MySpace suicide mum handed mixed verdict
Posted on 27 Nov 2008 at 14:29
The mother accused of driving a 13-year-old girl to suicide through MySpace has been acquitted of the most serious charge levelled against her.
Lori Drew was found guilty of three misdemeanor counts related to her role in setting up a MySpace account in the name of a fictitious 16-year-old boy.
However, the US District Court jury cleared her of three hacking felonies that alleged she gained unauthorised access to MySpace in order to inflict emotional damage on Megan Meier. The jury was deadlocked on a fourth count of conspiracy.
Drew, who created the fake profile after her daughter and Meier had a falling out, showed no reaction as the verdicts were read and declined to answer questions from reporters as she left the courtroom.
The Missouri woman will face a sentence ranging from probation to three years behind bars for the misdemeanor convictions. She could have been sent to federal prison for up to 20 years if she had been convicted on the felony charges.
Prosecutors say Drew and others created the fake MySpace persona of a 16-year-old boy to woo Meier for several weeks, then abruptly ended the relationship saying the world would be better off without her.
Meier hanged herself in October 2006, just hours after she had read those final messages.
Prosecutors claim Drew, her daughter and a teenage employee created the profile to embarrass Meier publicly and get back at her for saying bad things about Drew's daughter.
Juror Shirley Hanley admitted outside of court that she and her fellow panelists cleared Drew of the more serious charges because they could not be sure who typed the MySpace messages that so upset Megan.

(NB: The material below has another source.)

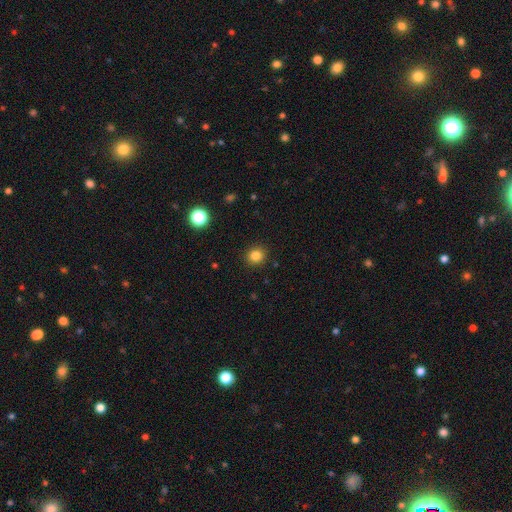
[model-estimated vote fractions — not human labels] Smooth or featured? Predicted: smooth (p=0.83). How rounded? Predicted: round (p=0.87). Merging? Predicted: none (p=0.92).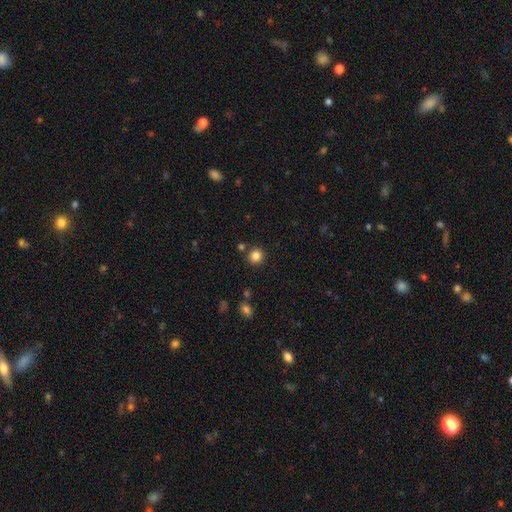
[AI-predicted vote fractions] A smooth galaxy with no disk features (84%) that is round (92%). Merging: none (85%).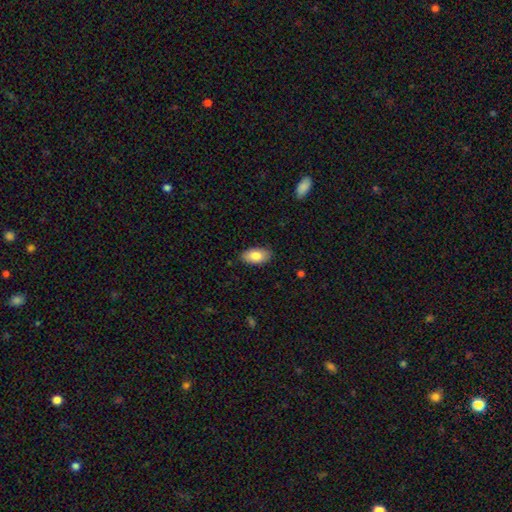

"This is about justice," Tina Meier, Megan's mother, said after the verdict. "It's justice not only for Megan but it's justice for everybody who has had to go through this with the computer and being harassed."
Compromise verdict
Experts say the indictment, which was handed down in Los Angeles after Missouri authorities declined to prosecute Drew, was a first of its kind and an awkward fit for the federal statute on which it was based.
"I'm not surprised at all at the verdict. It's what prosecutors commonly call a compromise verdict," says former federal prosecutor Rebecca Lonergan. "The main problem is that the charges weren't about the suicide. They were about computer hacking, essentially."
Lonergan claims she has already heard from members of Congress who wanted to write new laws that specifically address cyber-bullying and harassment.